L7 Basic Time Seires Processes

• These are the building blocks to any kinds of advanced models.

White Noise Process

Let \(e_{1},e_{2},\dots\) be sequence of random errors IID \(N(0,\sigma_{e}^{2})\)

\[ Y_{t} = e_{t} \]

• Neither the mean nor the variance depends on \(t\)

Why "white noise"?

A white light thrown on some surface that distributes it into 7 colors, the fluctuation of that white light resembles this noise.

Moving Average Process

Let \(e_{1},e_{2},\dots\) be sequence of random errors IID \(N(0,\sigma_{e}^{2})\)

\[ Y_{t} = e_{t} + 0.5e_{t-1} \]

The \(0.5e_{t-1}\) is like an average, since it moves with \(t\), this is called a moving average process.

Random Walk

Let \(e_{1},e_{2},\dots\) be sequence of random errors IID \(N(0,\sigma_{e}^{2})\)

$$
\begin{align}
Y_{1} & = e_{1} \
Y_{2} & = e_{1} + e_{2} \
\end{align}
$$
and so on…

\[ Y_{t} = \sum_{i=1}^t e_{i} \]

It is the sum of all errors up until time point, \(t\).

We can also write,

\[ \boxed{ Y_{t} = Y_{t-1} + e_{t} } \]

• Current state that depends on a previous state + one additional random error.
• Drunkard's walk: Cause a drunk person doesn't know his/her next step.

Linear Trend

Let \(e_{1},e_{2},\dots\) be sequence of random errors IID \(N(0,\sigma_{e}^{2})\)

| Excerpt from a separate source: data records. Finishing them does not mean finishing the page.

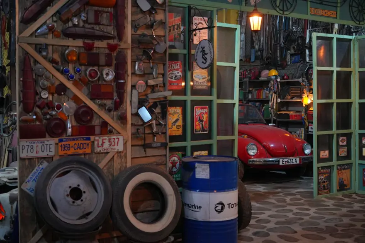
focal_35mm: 50
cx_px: 182
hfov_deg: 39.6
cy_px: 122
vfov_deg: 27.0
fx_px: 507
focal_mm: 50
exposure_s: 1/60
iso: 3200
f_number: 4
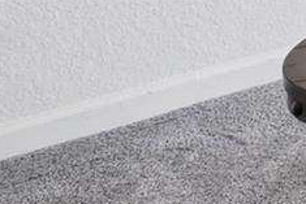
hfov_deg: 13.2
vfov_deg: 11.2
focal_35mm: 102
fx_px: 868
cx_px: 786
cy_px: -292
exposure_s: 1/40
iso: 400
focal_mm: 10
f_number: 8
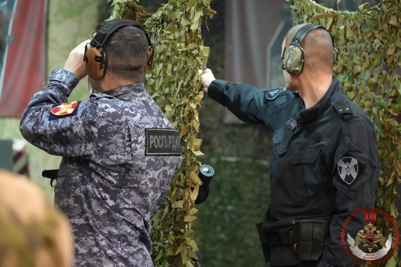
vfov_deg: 9.1
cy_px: 134
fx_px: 1687
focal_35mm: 152
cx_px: 200
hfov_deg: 13.6
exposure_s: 1/100
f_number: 4
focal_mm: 101
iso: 6400
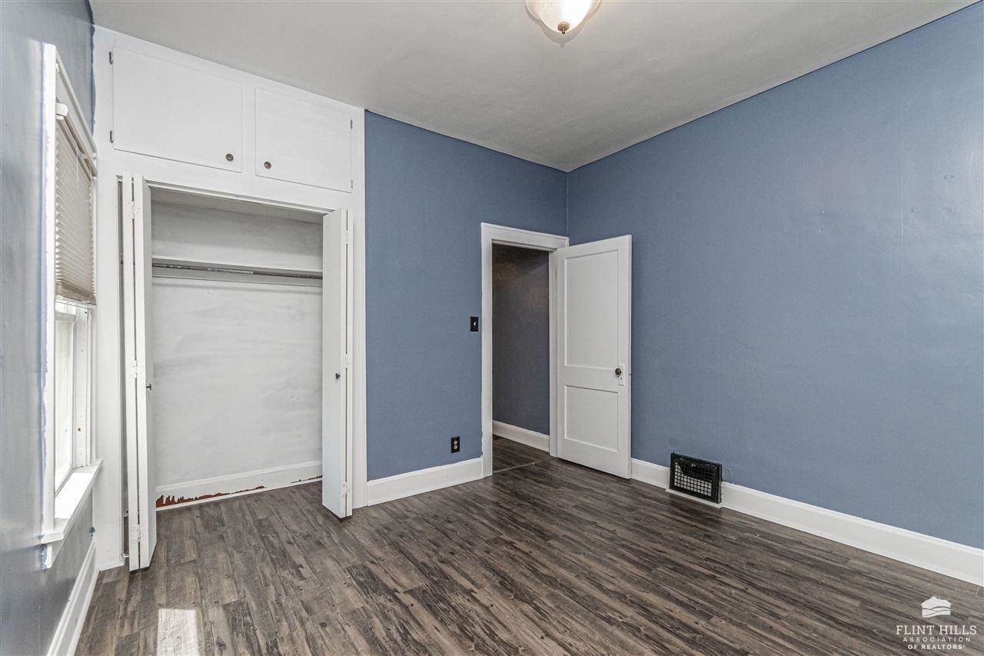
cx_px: 492
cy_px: 328
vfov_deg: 77.3
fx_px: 410
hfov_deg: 100.4
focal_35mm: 15
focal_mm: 10
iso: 1250
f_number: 13
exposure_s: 1/60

\[ Y_{1} = a + bt + e_{t} \]

where \(a, b\) are constants.

• The mean shifts up.

Autoregressive Process: \(AR(p)\)

Forecast a variable using a linear combination of the past values of the variable itself.

\[ Y_{t} = c + \phi_{1}Y_{t-1} + \phi_{2}Y_{t-2} + \dots + \phi_{p} Y_{t-p} + e_{t} \]

• Regress the observation with its own past values (lags).
• Auto? Because \(Y_{t}\) corresponds to only one random variable.

\(AR(1)\) model

\[ Y_{t} = c + \phi_{1}Y_{t-1} + e_{t} \]

• \(AR(1)\) model is stationary if \(\lvert \phi_{1} \rvert \lt 1\)
• e.g. \(Y_{t} = 10 + 0.4 Y_{t-1} + e_{t}\) is stationary, since \(0.4 \lt 1\)

\(AR(2)\) model

\[ Y_{t} = c + \phi_{1}Y_{t-1} + \phi_{2}Y_{t-2} + e_{t} \]

• \(AR(2)\) model is stationary if \(\lvert \phi_{2} \rvert \lt 1\) and \(\phi_{1} + \phi_{2} \lt 1\)

Moving Average Process: MA(q)

MA model uses the past errors in a regression. It uses the last \(q\) errors.

\[ Y_{t} = c + e_{t} + \theta_{1} + \dots + \theta_{q}e_{t-q} \]

• Each value of \(Y_{t}\) can be considered as weighted moving average of past forecast errors.
• MA model is suitable for an irregular component, \(I_{t}\).

\(ARMA(p,q)\)

\[ Y_{t} = \phi_{1}Y_{t-1} + \dots + \phi_{p}Y_{t-p} + \theta_{1}e_{t-1} + \dots \theta_{q}e_{t-q} + e_{t} \]